SHARES in drugs giant Novartis rose 1.8% in early trading after the Swiss-owned group announced its latest figures for 2009 and its most recent quarterly data.
The firm, which employs about 600 staff at its Speke flu vaccine manufacturing plant, revealed that it had achieved record figures last year, helped by sales of its H1N1 swine flu vaccine produced at several European sites, including Speke.
Net sales for 2009 came in at around £27.3bn, a 7% increase calculated in US dollars, while net sales figures for the fourth quarter surged by 28% to £8bn.
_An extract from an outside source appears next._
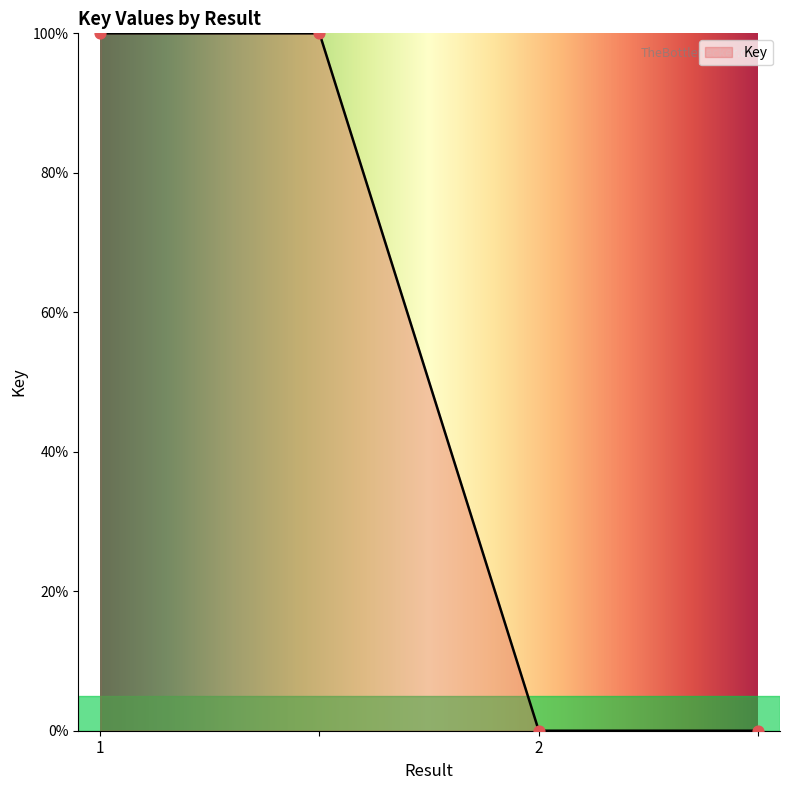

What is the average value?

50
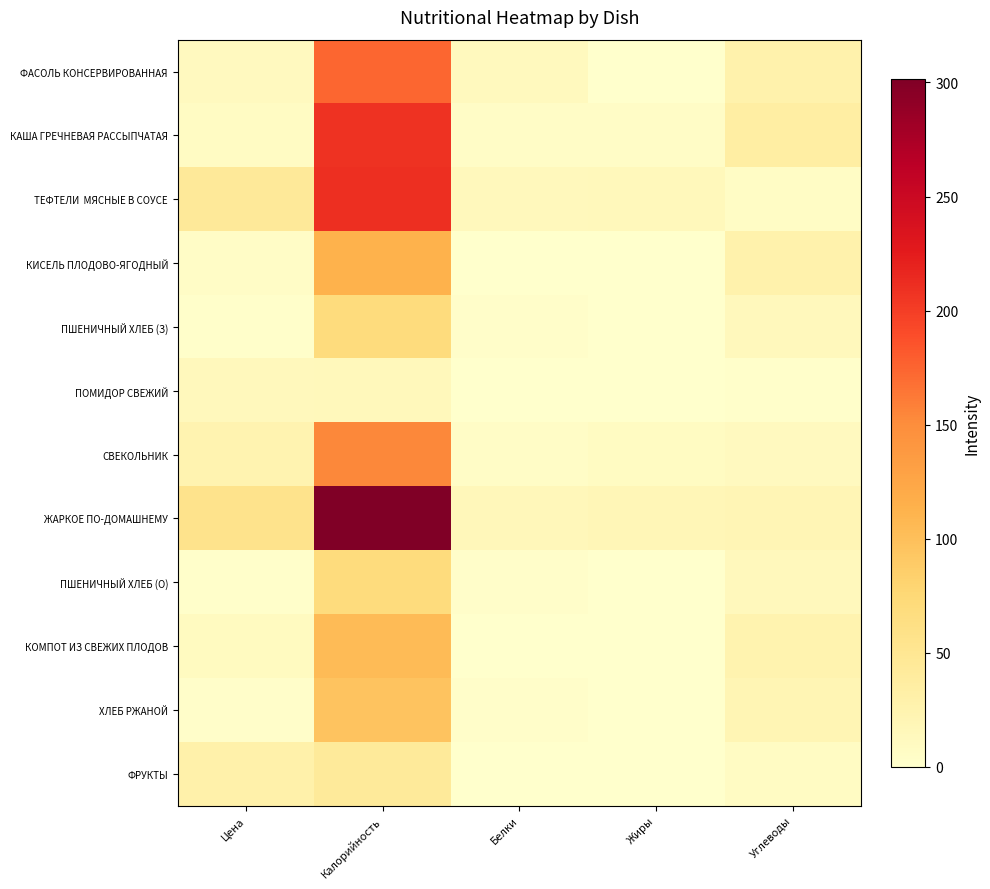

At which category is the sum across all series the highest?

Калорийность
Net profits for the year were 4% ahead at around £5.2bn, and showed a 54% rise in the fourth quarter to £1.43bn, which was broadly in line with analysts’ forecasts.
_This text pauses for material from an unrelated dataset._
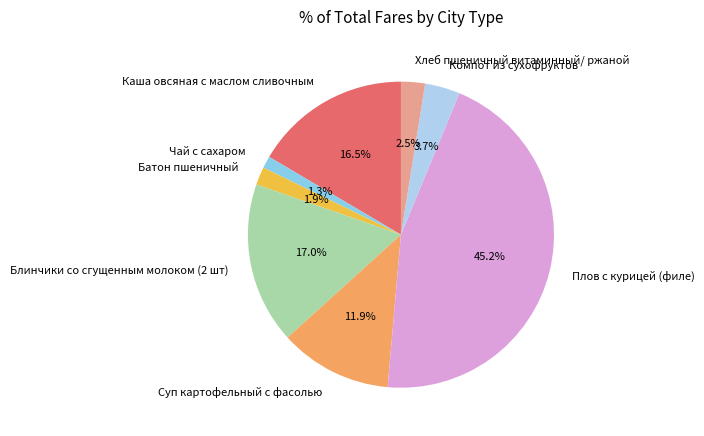

Combined, what portion of the pie is Компот из сухофруктов and Чай с сахаром?

5.0%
The sales figures were driven by revenues from more than 100m doses of H1N1 swine flu sold around the world.
Speke produces conventional flu jabs, mainly for the US market, but last year’s seasonal production run was completed earlier than usual to allow the plant to switch to production of the H1N1 vaccine.
Novartis predicted that 2010 will be a “year of significant progress in implementing strategic priorities with continued focus on innovation, growth and productivity.”
But, with most of the H1N1 sales already accounted for, it said it sees sales growing at “mid-single digit rate” during 2010.
Chairman and chief executive Dr Daniel Vasella, who is standing down to be replaced as chief executive by Joe Jimenez on February 1, said: “Novartis delivered an excellent performance in 2009 driven by strong underlying growth across our entire healthcare portfolio.”
However, the group could face a possible re-scaling of revenues from H1N1 over the next 12 months and beyond as governments around the world review their orders after a lower than predicted level of pandemic, fewer vaccines so far administered to eligible recipients, and widespread caution over perceived side effects from the H1N1 vaccine.